These pumpkin donuts are the perfect fall treat! They are so moist and fluffy and covered in plenty of sugar and spices!
Preheat oven to 350ºF. Spray a donut pan with nonstick spray. Set aside.
In a large bowl, whisk together the flour, baking powder, salt, pumpkin pie spice, cinnamon, and all spice. Set aside.
In a medium-sized bowl, combine the pumpkin puree, buttermilk, butter, eggs, vanilla, granulated sugar, and brown sugar and use an electric handheld or stand mixer on low speed to mix the ingredients together until fully incorporated.
Add the combined wet ingredients into the dry ingredients and beat on low speed until no flour remains. Fill a ziplock or piping bag with batter and cut off a corner; pipe each donut cavity about 2/3 full. Bake at 350ºF for 8-10 minutes, or until a toothpick inserted comes out clean.
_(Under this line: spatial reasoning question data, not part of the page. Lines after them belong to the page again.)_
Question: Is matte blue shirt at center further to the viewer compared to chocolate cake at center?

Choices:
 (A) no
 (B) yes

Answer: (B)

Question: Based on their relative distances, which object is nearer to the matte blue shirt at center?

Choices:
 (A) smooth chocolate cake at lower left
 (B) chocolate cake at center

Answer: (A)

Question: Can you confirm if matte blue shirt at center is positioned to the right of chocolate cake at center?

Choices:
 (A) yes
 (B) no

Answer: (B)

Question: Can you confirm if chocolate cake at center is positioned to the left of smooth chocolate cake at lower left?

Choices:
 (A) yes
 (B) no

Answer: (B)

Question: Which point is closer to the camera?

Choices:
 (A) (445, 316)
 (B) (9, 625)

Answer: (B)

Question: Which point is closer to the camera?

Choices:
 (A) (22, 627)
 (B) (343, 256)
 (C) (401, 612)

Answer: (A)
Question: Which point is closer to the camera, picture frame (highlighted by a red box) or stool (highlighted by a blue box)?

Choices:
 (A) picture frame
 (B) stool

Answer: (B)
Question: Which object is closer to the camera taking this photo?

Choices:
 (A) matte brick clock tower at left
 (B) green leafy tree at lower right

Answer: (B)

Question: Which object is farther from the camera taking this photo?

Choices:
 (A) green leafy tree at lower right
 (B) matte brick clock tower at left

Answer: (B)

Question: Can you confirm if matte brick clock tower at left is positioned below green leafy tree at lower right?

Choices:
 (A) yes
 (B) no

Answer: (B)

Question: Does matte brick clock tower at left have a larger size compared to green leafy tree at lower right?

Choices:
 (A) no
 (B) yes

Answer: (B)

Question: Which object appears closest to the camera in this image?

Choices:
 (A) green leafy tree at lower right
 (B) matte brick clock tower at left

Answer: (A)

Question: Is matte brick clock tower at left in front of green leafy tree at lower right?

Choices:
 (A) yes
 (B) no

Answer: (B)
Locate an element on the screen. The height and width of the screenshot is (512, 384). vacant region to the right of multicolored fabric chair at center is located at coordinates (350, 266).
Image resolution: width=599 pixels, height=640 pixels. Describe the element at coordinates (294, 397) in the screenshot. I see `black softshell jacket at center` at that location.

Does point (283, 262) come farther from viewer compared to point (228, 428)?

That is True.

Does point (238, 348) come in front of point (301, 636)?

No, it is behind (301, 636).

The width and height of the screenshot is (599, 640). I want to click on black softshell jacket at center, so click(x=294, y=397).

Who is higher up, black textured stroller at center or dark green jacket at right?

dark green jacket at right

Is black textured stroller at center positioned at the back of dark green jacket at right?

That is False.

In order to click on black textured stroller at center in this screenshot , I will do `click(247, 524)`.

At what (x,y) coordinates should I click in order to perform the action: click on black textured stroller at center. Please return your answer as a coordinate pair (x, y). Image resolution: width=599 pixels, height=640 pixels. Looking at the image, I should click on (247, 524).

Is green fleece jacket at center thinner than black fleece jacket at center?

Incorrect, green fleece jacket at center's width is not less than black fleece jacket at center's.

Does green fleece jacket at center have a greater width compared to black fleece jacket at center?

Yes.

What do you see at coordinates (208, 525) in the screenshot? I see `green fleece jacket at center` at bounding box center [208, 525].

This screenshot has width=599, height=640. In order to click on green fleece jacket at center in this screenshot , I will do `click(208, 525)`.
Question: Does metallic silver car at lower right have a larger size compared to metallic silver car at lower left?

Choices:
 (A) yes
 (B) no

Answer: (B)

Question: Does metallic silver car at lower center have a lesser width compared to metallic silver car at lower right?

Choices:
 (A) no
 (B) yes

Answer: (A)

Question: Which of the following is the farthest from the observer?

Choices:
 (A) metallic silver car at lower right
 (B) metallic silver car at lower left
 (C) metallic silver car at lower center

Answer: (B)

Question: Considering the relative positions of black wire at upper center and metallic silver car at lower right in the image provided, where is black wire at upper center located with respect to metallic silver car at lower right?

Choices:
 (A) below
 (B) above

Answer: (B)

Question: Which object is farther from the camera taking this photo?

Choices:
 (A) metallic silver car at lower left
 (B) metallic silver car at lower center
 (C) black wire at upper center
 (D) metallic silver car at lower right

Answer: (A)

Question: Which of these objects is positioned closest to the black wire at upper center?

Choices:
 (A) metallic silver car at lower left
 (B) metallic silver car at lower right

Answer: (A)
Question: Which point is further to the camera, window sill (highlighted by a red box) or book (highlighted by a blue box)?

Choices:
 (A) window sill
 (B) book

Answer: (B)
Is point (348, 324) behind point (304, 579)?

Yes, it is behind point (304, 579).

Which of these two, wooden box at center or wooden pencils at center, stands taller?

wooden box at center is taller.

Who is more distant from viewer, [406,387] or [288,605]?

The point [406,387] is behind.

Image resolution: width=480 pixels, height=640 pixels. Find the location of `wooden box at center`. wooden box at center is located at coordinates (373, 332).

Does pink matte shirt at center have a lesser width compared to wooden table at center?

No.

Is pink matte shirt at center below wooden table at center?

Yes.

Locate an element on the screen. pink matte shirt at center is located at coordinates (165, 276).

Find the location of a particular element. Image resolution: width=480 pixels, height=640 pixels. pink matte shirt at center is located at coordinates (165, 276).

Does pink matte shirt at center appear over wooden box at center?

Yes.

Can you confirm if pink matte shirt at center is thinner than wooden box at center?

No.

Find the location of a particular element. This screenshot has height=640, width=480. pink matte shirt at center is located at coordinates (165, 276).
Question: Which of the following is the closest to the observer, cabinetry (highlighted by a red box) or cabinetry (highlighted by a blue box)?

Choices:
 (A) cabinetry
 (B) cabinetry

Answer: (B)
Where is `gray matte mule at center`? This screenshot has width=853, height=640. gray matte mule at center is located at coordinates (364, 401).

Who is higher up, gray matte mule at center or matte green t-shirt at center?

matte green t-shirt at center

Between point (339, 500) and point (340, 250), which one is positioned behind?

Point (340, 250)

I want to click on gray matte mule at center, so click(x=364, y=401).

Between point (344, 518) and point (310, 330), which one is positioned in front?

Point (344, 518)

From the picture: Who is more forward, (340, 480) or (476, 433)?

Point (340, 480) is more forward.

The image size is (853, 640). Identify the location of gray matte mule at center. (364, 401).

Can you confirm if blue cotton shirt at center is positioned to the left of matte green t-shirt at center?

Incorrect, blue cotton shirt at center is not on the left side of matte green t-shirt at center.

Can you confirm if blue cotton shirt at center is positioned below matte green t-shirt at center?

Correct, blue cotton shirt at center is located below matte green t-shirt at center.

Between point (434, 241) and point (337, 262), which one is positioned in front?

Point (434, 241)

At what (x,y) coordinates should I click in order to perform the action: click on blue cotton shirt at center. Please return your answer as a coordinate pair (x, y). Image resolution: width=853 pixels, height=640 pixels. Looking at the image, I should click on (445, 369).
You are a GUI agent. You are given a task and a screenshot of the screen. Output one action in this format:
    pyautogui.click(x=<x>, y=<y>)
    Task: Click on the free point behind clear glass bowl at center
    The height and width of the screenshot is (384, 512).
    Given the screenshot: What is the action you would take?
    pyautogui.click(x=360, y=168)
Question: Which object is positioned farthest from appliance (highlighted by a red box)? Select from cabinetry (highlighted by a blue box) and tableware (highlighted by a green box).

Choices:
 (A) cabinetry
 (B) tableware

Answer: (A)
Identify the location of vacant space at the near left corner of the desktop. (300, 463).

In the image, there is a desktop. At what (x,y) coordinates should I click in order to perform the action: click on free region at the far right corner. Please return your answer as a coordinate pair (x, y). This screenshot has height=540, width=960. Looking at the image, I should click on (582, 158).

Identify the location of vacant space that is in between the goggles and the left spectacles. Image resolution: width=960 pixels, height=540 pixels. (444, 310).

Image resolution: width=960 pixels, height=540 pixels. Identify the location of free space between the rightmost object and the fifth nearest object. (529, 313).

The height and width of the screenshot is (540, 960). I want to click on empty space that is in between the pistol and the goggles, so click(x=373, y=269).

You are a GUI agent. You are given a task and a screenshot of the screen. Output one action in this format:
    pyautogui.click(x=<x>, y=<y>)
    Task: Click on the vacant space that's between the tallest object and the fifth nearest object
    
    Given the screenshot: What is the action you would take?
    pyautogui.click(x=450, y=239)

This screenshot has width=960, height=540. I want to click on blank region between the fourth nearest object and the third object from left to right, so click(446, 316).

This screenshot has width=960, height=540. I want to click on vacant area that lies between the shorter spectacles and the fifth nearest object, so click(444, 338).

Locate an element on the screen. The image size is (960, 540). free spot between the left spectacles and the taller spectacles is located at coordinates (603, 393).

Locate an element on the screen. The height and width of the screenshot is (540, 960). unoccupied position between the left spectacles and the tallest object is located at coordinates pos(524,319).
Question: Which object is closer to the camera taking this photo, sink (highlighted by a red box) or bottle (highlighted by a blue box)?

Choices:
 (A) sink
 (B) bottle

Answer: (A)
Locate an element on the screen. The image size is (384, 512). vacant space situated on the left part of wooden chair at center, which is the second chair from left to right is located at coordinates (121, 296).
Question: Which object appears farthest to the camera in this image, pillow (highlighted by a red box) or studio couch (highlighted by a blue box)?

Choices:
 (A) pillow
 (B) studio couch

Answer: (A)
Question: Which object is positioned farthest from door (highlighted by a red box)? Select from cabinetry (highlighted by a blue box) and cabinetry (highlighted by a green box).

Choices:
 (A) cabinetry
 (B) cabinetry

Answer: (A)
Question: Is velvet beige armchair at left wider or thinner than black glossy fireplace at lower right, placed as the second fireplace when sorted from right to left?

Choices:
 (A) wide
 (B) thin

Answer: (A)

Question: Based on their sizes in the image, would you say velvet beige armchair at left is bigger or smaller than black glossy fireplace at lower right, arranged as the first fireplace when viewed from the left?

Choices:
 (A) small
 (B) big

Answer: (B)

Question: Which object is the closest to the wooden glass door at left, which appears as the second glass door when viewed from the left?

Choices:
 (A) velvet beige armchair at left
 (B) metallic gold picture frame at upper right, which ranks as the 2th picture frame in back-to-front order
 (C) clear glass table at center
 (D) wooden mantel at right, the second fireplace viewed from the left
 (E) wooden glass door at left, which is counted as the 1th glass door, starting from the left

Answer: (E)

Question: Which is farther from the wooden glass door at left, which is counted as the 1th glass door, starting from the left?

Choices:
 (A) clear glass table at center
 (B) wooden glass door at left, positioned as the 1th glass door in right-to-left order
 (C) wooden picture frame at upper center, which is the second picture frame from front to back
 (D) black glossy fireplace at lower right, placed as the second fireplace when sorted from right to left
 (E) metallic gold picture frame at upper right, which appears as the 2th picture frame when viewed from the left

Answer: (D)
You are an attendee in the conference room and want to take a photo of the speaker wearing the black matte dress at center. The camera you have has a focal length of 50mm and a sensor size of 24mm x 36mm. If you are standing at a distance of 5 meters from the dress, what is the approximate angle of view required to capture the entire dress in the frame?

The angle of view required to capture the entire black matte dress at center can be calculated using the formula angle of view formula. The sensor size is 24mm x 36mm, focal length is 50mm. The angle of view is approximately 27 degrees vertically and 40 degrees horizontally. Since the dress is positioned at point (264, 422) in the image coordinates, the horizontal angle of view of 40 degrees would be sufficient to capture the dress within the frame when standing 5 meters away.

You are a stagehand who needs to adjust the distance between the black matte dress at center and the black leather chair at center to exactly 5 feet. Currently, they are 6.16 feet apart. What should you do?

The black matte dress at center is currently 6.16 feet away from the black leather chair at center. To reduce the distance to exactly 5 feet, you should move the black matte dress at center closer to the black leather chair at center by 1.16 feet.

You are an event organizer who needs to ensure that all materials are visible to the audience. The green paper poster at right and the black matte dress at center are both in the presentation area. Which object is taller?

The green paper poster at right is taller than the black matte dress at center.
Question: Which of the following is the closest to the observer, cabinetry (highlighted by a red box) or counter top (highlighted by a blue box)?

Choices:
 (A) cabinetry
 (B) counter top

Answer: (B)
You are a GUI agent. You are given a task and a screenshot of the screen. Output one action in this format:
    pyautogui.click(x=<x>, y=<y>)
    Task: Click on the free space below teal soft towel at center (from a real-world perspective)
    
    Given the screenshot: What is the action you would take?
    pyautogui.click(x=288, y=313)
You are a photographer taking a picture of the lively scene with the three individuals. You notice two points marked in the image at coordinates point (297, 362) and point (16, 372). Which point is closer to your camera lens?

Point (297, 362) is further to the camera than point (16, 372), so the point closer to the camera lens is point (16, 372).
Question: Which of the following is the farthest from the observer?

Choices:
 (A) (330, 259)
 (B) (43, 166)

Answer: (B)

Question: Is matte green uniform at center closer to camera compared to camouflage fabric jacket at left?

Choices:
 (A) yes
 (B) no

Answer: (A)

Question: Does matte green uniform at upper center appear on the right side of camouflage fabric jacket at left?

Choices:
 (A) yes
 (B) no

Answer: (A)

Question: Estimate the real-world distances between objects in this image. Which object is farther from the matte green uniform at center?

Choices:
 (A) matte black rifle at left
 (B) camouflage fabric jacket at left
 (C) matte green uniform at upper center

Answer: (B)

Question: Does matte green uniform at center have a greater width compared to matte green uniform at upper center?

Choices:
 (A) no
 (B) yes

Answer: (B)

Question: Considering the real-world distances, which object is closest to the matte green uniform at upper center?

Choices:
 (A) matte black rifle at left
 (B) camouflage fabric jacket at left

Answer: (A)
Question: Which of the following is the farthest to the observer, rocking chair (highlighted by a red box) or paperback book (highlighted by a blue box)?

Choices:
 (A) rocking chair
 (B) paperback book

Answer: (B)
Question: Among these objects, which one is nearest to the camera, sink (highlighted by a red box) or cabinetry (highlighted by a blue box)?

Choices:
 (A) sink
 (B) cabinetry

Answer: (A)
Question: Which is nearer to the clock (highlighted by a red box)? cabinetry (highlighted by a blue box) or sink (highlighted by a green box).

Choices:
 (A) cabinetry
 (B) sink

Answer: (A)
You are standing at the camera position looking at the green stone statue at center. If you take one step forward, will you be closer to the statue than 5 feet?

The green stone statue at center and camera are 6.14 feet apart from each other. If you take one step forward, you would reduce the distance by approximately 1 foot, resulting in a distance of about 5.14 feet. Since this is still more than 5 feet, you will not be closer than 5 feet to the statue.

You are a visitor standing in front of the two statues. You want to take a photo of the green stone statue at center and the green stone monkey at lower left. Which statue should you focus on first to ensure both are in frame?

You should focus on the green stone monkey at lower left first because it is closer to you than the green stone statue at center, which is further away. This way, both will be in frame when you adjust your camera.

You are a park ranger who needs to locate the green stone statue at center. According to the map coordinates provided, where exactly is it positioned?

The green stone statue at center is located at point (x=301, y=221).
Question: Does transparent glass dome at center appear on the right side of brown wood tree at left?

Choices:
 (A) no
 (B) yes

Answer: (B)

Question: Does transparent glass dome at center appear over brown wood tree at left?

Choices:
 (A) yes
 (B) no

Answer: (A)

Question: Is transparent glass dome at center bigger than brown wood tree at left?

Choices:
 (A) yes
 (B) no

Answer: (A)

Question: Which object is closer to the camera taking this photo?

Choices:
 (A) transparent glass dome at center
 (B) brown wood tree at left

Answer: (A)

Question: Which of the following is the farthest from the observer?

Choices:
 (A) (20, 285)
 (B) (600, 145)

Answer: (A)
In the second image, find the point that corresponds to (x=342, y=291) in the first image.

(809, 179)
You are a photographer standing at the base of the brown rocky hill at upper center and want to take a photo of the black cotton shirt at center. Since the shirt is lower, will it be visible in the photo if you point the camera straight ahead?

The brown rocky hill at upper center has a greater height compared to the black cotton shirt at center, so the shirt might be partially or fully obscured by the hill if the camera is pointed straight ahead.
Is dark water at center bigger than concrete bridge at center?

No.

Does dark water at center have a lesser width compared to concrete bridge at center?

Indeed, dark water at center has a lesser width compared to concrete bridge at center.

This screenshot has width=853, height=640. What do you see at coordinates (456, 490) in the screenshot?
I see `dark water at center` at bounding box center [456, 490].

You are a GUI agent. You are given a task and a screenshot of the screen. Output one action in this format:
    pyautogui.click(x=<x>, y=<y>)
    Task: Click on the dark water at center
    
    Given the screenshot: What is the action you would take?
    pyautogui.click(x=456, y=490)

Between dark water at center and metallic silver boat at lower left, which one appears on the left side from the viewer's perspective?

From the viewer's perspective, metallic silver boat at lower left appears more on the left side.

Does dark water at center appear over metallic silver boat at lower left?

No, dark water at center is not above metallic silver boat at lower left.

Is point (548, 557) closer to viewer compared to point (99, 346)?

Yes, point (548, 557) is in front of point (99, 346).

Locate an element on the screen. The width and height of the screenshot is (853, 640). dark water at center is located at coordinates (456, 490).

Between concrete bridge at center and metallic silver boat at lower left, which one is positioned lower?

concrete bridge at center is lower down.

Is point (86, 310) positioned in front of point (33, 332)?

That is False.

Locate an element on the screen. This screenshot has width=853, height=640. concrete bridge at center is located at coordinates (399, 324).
Donuts can be carefully removed from the pan as soon as they finish baking. *Allow the donut pan to cool completely before baking the remaining donuts.
While the donuts are in the oven, prepare the topping. Melt one stick of unsalted butter in a medium-sized bowl and set aside. In a separate bowl, combine the granulated sugar, cinnamon, and pumpkin pie spice.
Once the donuts have cooled for about 10 minutes, dip each donut into the melted butter, allowing any excess butter to drip off. Then immediately place the donut in the sugar/spice mixture and use a spoon to completely cover the donut. Repeat for each donut.
Make Ahead Tip: Although these donuts are best enjoyed the day they are prepared, donuts without topping can be stored in an airtight container for 1-2 days.